Whiteness and Migration. Racial Privileges in Argentinian Mobility to Spain

Thursday, 10 July 2025: 12:00
Location: ASJE019 (Annex of the Faculty of Legal, Economic, and Social Sciences)
Oral Presentation
María Eugenia AMBORT, Universidad Nacional de La Plata - CONICET, Argentina
In this paper we present an incipient research project aimed to investigate the migratory trajectories of Argentinians in Spain, in order to understand how ‘whiteness’ operates in terms of privileges in the migratory context. These privileges can be based on certain racial markers –one of which may be the passport– but also other less evident or immaterial ones, associated with the constructions of status, class and gender in relation to whiteness. The starting hypothesis is that Argentineans’ presence in Spain is marked by privilege (in relation to other migrants from Latin America or the global South) showing the persistence of social hierarchisation processes based on the coloniality of power, and supported by different material and symbolic markers. We suggest that those who identify themselves and/or are identified as part of ‘white Argentina’ do not experience situations of racial discrimination in their migratory journeys, or even neither see themselves as migrants, as do other racialised Latin American groups such as black or indigenous people.

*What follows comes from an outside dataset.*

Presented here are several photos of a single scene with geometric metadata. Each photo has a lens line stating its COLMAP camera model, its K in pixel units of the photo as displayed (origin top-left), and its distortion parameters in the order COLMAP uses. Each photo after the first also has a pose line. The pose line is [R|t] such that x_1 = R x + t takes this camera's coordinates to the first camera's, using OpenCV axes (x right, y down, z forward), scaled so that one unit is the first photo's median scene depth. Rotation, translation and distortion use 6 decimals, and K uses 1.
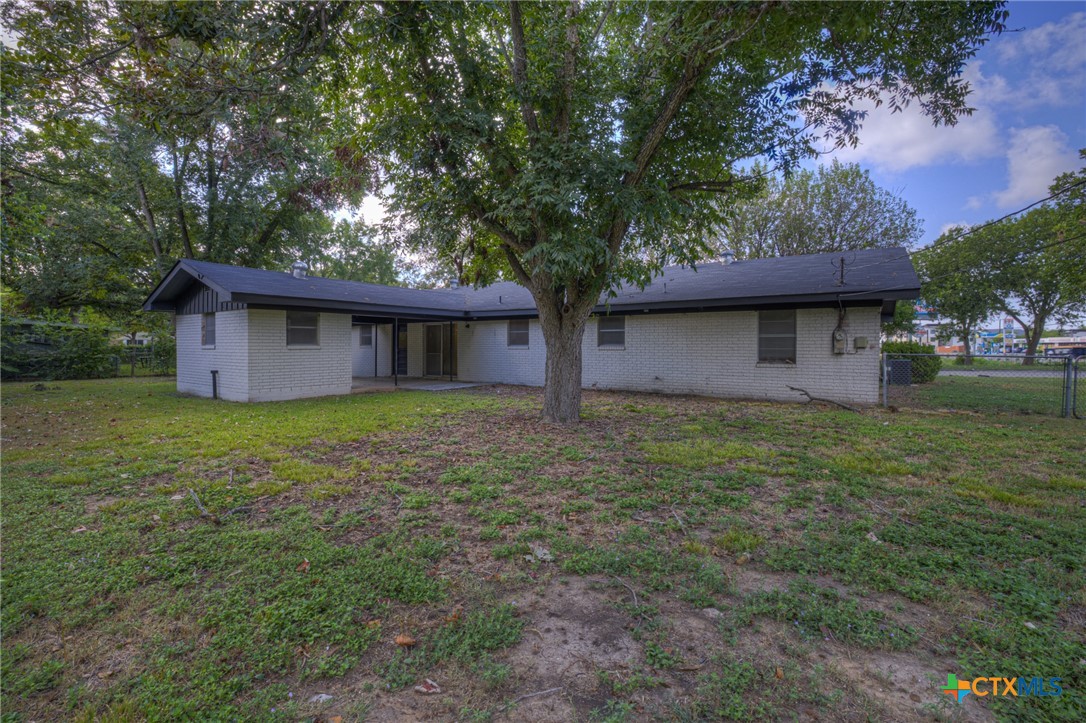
lens RADIAL K [[471.8, 0, 541.3], [0, 471.8, 358.2], [0, 0, 1]] dist [0.001654, -0.000135]
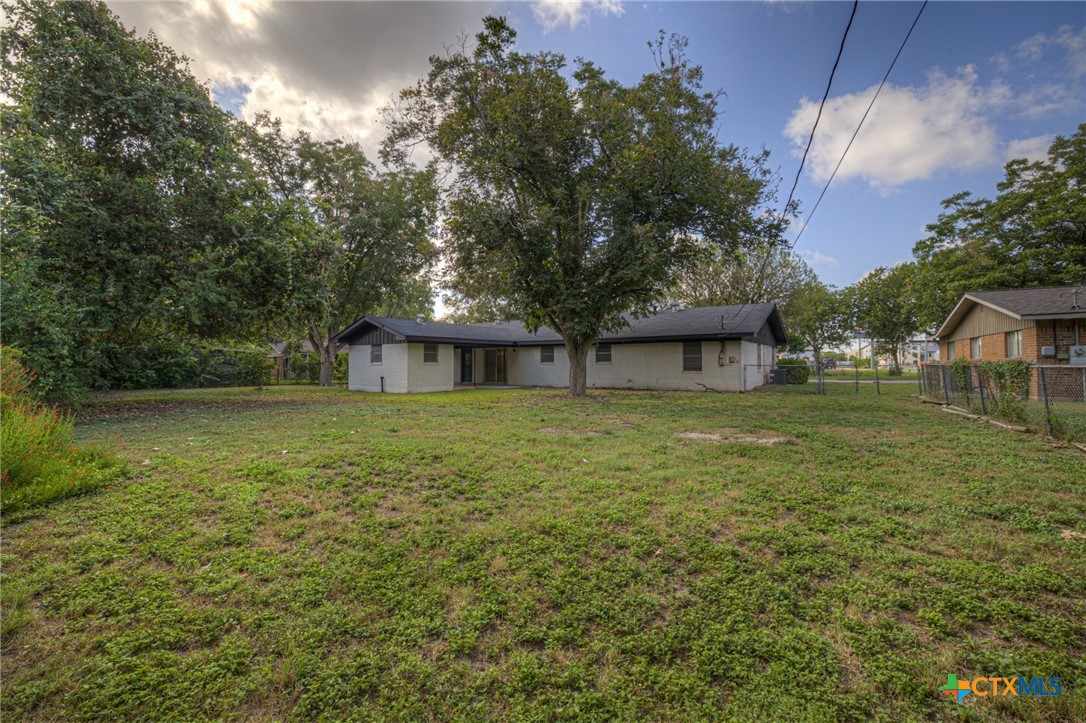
lens RADIAL K [[471.8, 0, 544.1], [0, 471.8, 363.1], [0, 0, 1]] dist [0.001654, -0.000135]
pose [[0.999980, -0.005501, 0.003173, -0.073335], [0.005588, 0.999591, -0.028050, 0.024999], [-0.003017, 0.028067, 0.999601, -0.729558]]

The theoretical framework that will guide the enquiry is based in coloniality of power postulates, from a transnational (Anthias, 2012) and intersectional (Hill Collis, 2015) point of view. Methodologically we adopt the biographical approach (Bertaux, 1990) as a perspective to analyse the trajectories of people who move (or have moved) between Argentina and Spain (or other European countries). We will analyse the different labour, social and family positions in origin, during transit or until they settle in a destination. The goal is to understand how racial markers/devices related to whiteness operate in these trajectories, as well as the meanings attributed by individuals to migration and the changes it brings. We also seek to understand how class/social origin, gender and generational differences operate in their ways of experiencing ‘otherness’ signed by the mobilities to Europe.